Luana campos esclareceu que suas decisões estão baseadas no princípio constitucional da igualdade. “Se o Iapen quer proibir o fumo, quer proibir a televisão ele pode proibir porque isso é regalia, agora que ele proíba para todas as unidades penitenciárias do Estado e eu como Magistrada não vou poder aceitar o tratamento desigual, então é nesse sentido, a gente discute decisão judicial quando a gente tem conhecimento jurídico e a presidência do Iapen lamentavelmente vem informando a imprensa de forma equivocada. O presidente do Iapen não é bacharel em direito, ele não entende absolutamente nada da lei, temos uma lei federal e com base nessa lei ele deveria proibir o fumo dentro dos presídios e não permitir para um pavilhão e tirar o benefício apenas para um que seria o “O””, explicou a juíza.

A juíza também rebateu as informações do Estado e disse que vem recebendo ataques por conta da Secretaria de Segurança Pública e também do Iapen tendo seu nome ligado inclusive a facções criminosas. Ela repudiou esse fato veementemente e disse que sofre essas perseguições por conta das decisões que têm tomado.

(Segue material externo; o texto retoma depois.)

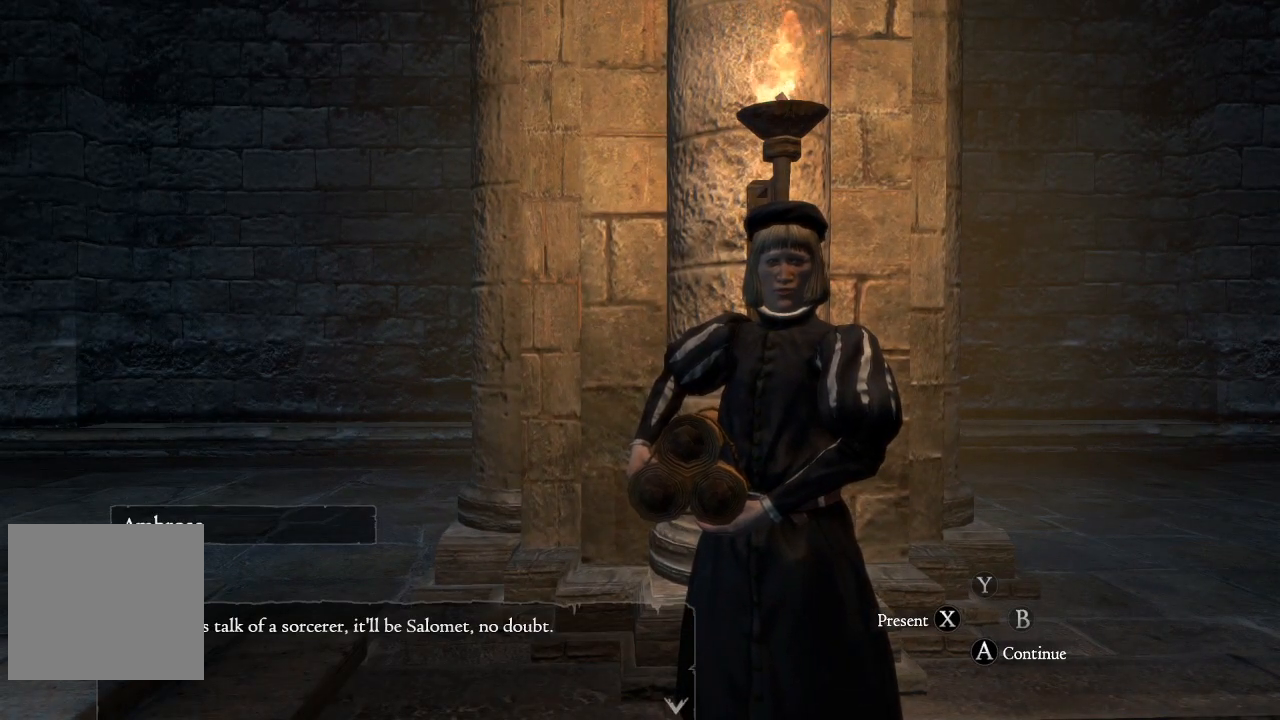
{"buttons": [], "left_stick": "center", "right_stick": "center", "events": []}
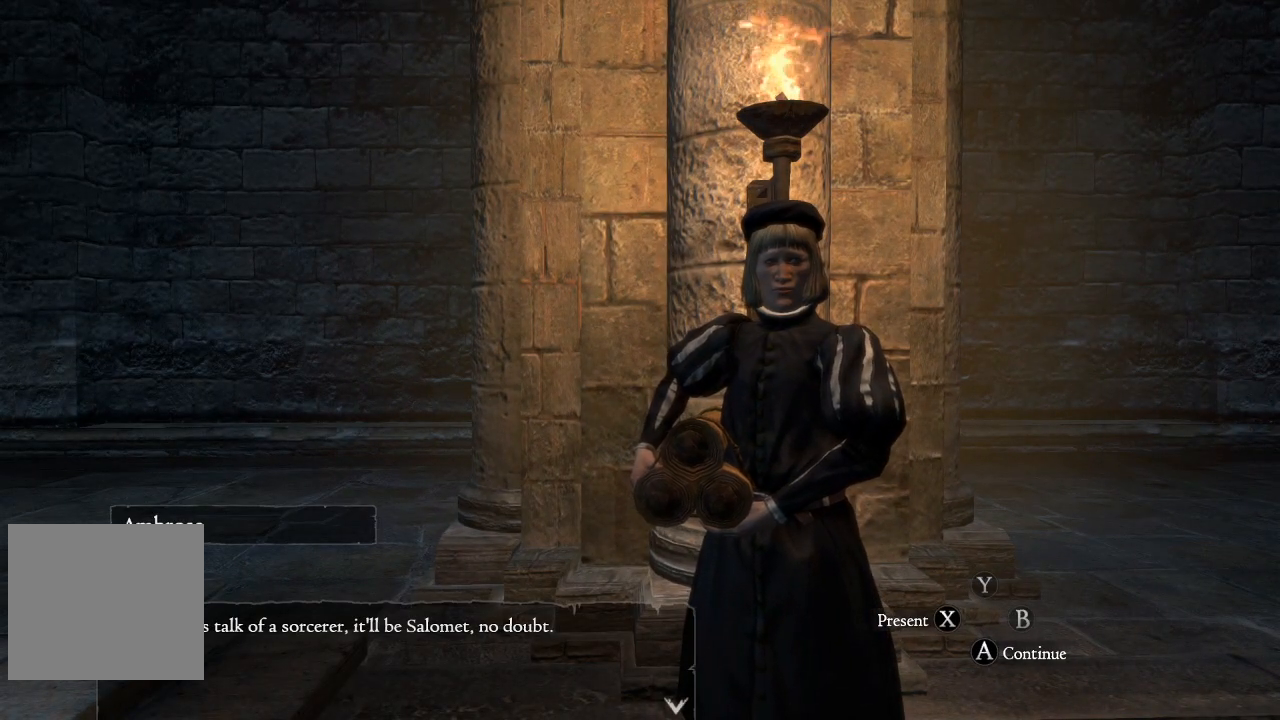
{"buttons": [], "left_stick": "center", "right_stick": "center", "events": []}
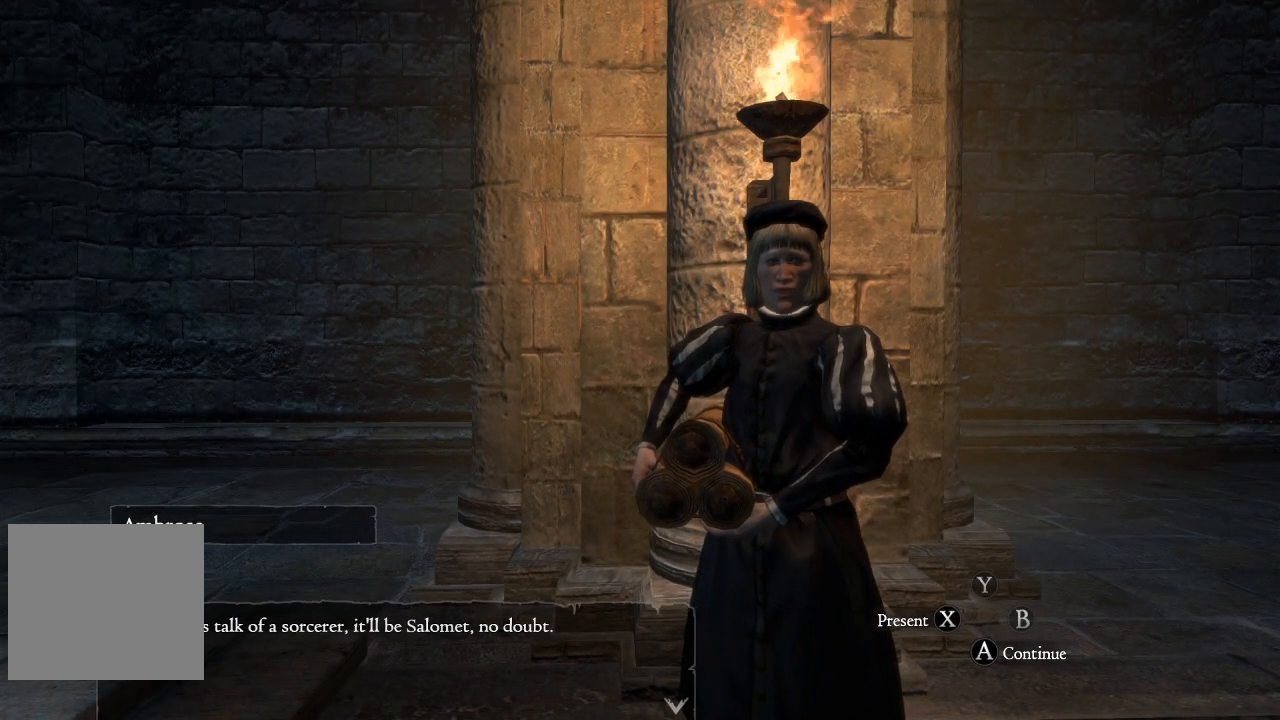
{"buttons": [], "left_stick": "center", "right_stick": "center", "events": []}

“Eu tenho percebido, eu tenho ficado calada e só observando que a Secretaria de Segurança Pública e o Iapen vêm reiteradamente tentando macular minha imagem junto a sociedade acreana, sou acreana, sou concursada, tenho conduta ilibada, diferente de muitos que estão no poder que nós sabemos que existe situações por trás que não vêm a público, mas que eu sei. Eu digo a vocês, eu sou muito discriminada pelo fato de ser mulher, estar numa vara de execução penal em que eu lhe dou com agentes penitenciários e policiais militares sendo a maioria homem, eles não aceitam receber ordens ou determinações de uma mulher, vejam que nós temos um vice-governador que é militar e nós temos um secretário que é militar, o que eu quero dizer para a população é que eles precisam entender o papel da juíza da vara de execução penal como garantidora e como uma balança equilibrando direitos. Não faço parte de facções criminosas, a minha filha e suas amigas estão sofrendo nas redes sociais com esses ataques, ataques desnecessários, exatamente pelo fornecimento de informações erradas por parte do Iapen e da própria Secretaria de Saúde Pública”, ressaltou a Luana Campos.

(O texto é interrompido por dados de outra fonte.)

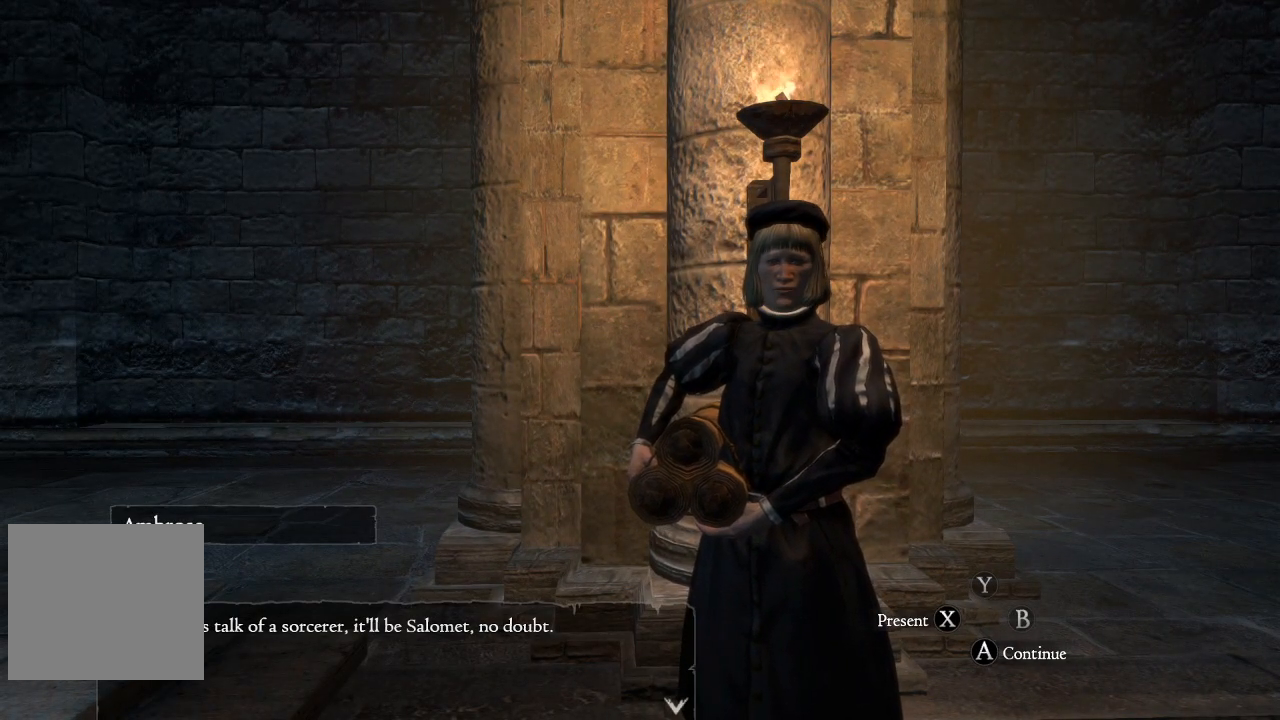
{"buttons": [], "left_stick": "center", "right_stick": "center", "events": []}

Diante dessas acusações, Luana Campos apresentou pontos que deveriam ser melhorados pela gestão, desde o governo, passando pela Secretaria de Segurança até o Iapen, com o objetivo de diminuir a criminalidade no Estado.

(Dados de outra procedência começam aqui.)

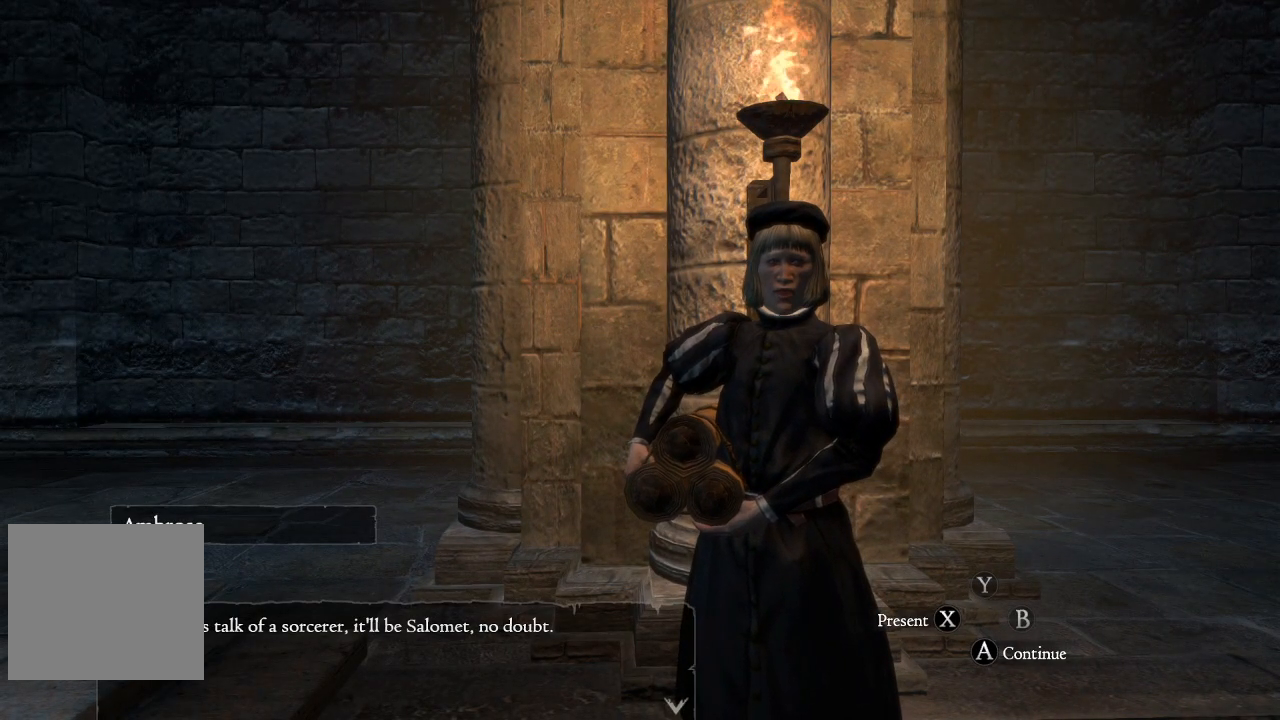
{"buttons": [], "left_stick": "center", "right_stick": "center", "events": []}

“Nós temos problemas graves no Iapen, nós temos armas que são cauteladas para agentes penitenciários que somem e essas armas são encontradas muitas vezes em bairros faccionados, então, porque o Ministério Público não investiga uma situação dessas? Existe também o desvirtuamento do banco de horas, hoje, aquele que bate o cadeado, são pouco os que recebem o banco de horas, o banco de horas hoje, vai, por exemplo, para os 12 agentes que fazem a segurança do presidente do Iapen, o que é desnecessário, muitos agentes penitenciários estão lotados em outros órgãos, então, se não tem agentes vamos achar aqueles que estão em outros órgãos, vamos colocar esses que estão fazendo segurança de presidente desnecessariamente porque não há essa ameaça de morte, as verbas que o Departamento Penitenciário Nacional (Depen) encaminha para o Iapen investir no sistema penitenciário do Acre, onde estão essas verbas, o MP está controlando essas verbas, o Tribunal de Contas da União já me respondeu que não, eu mandei um ofício”, concluiu.